Imports And Exports

When a merchant in London sells goods to a merchant in Paris, the goods form an exportl in respect of England, and an import1 in respect of France. And so vice versa. With regard to the export from London, the English merchant is a creditor of the French merchant; that is to say, the French merchant owes him the price of the goods: similarly, for the export from France, which is an import into England, the French merchant has sold goods to the Englishman, and the latter is a debtor to, or owes the cost to, the French exporter. Now expand the illustration to the dimensions of the aggregate trade between the two countries, - reciprocal purchases and sales, - so that some English merchants owe money to French merchants for commodities which the former have received, while other English traders are creditors of different French merchants for goods which the latter have bought. How is this mutual indebtedness, part one way, part the other, to be settled? - all settlements, it being remembered, though effected through the immediate agency of cheques and bills of exchange, depending ultimately upon the payment and receipt of gold.

1 Export: Import: derived respectively from the Latin ex, out of, in, into, and portare, to carry.

Par Of Exchange Between England And France

As the two countries have different coins the first question obviously to examine is the relative value of the coins in respect of the pure gold which the sovereign and the franc respectively contain, since that number of francs alone is equal to and exchangeable for a number of sovereigns when the number of francs and the number of sovereigns are composed of the same quantity of pure metal. It is found that the pure gold in about 25.22 francs (more exactly 25.2215 or 25 francs and 111/500 of a franc) is precisely the same in quantity as the pure gold in one sovereign. Hence 25.22 francs can be exchanged for a sovereign without loss to either party to the transaction.

Remittances Of Gold Between France And England Inconvenient And Cumbrous

But it would clearly be most inconvenient and cumbrous - involving also the cost of carriage across the Channel, and the premium upon the insurance of the gold to cover the risk of loss through shipwreck - that France as a whole (or an industrial trader in France) should remit gold to pay debts due in England for purchased goods, and, conversely, for a merchant or a body of merchants in England to discharge their debts in France by a similar process. Hence, just as we pay and receive payment of our debts in England between one another by cheques, so this indebtedness between one country and another, resulting from mutual trading, is settled by foreign bills of exchange.

Foreign Bill Of Exchange

A bill of exchange, passing between merchants trading with each other in England, has been explained as simply an order made by the person who has sold goods upon him who has bought them to pay a sum of money to the issuer of that order (or the person to whom he may transfer his right) which shall be equivalent to the value of the goods. In a similar way - where the case involves merchants in different countries - the foreign bill of exchange is simply an order that, in consideration of a given amount of the money of one country having been paid in that country, there shall be delivered, in another country, at a specified time, and to a named person, a stated sum of money in the currency of the latter country.

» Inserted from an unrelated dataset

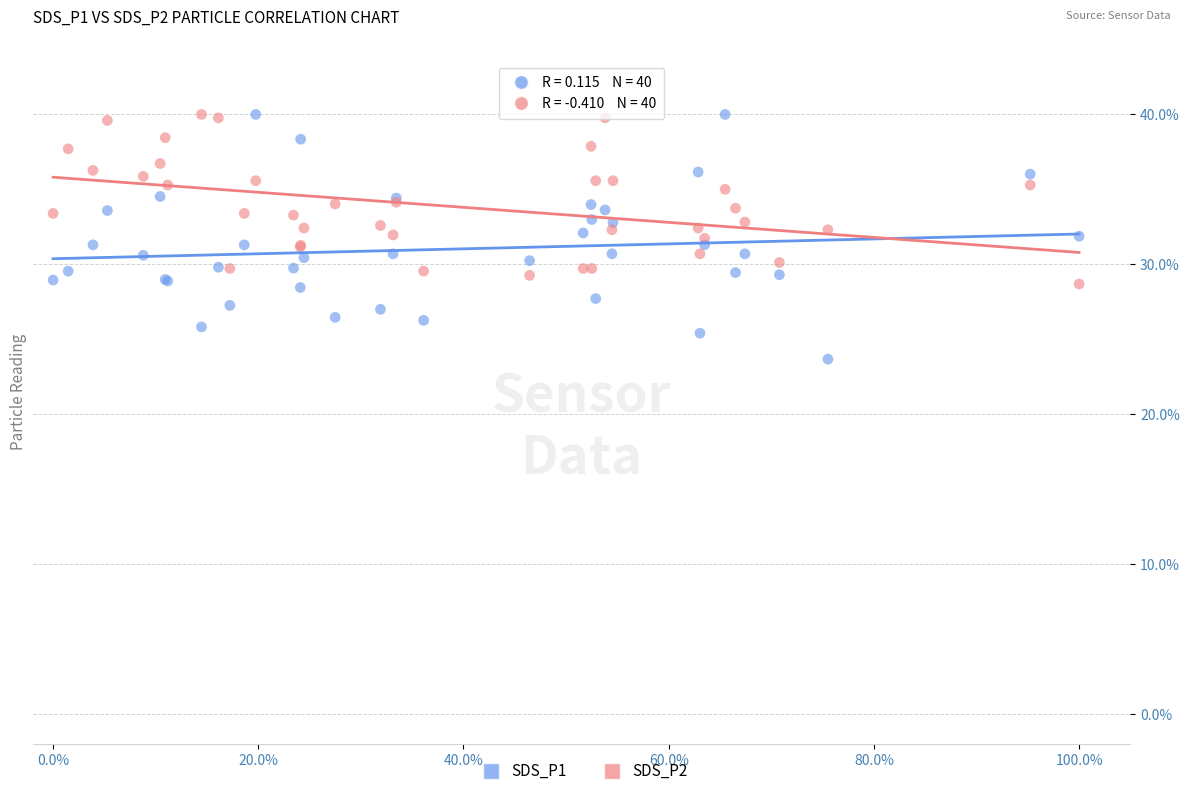

What are all the series names shown in the legend?

SDS_P1, SDS_P2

Bill Brokers And Their Functions

Now there is a class of exchange dealers who meet twice a week in the Royal Exchange and buy the bills which English merchants have drawn upon foreign firms for payment of goods exported or sold from England; these merchants thus obtain from the dealers the immediate payment of their debts without waiting until the bills mature; other English merchants who have imported or bought goods from foreign merchants purchase these bills from the dealers (according to the locality on which they are drawn, and the amounts which the merchants owe abroad), which they transmit abroad in settlement of their own debts. Thus, as a simple concrete illustration: an English merchant is owing £100 from a foreign merchant, and another English merchant owes the same sum to the same foreign firm; the bill or order of the former upon the foreign merchant is sold to the dealer, and the commercial transaction between the two firms is closed. That bill is purchased from the dealer by the second English merchant, who forwards it to the foreign merchant; the latter cancels it, and the second transaction is also settled. The process is precisely similar, however numerous be the merchants in different countries who are debtors and creditors to each other in various transactions. Assume four merchants; and since symbols, when clear enough to call up instantly the concrete objects for which they stand, save needless expenditure of mental energy, let us designate one English merchant EM (by the initials of English merchant), a second English merchant EM2, a French merchant FM, and another French merchant FM2. FM buys goods from EM and has to send him the price of £100; EM2 purchases different goods from FM2 and has to remit £100 to him; if money were transmitted we should have the foolish spectacle of a vessel carrying £100 abroad and another vessel passing it with £100 for England. The simplification effected by a bill of exchange is here prominent: FM2 draws a bill or an order for the £100 on EM2, FM buys the bill and sends it to EM, EM presents it for payment on maturity to EM2, and EM2 discharges it. In this case one bill has sufficed to complete the entire settlement without the dispatch of a pound or franc.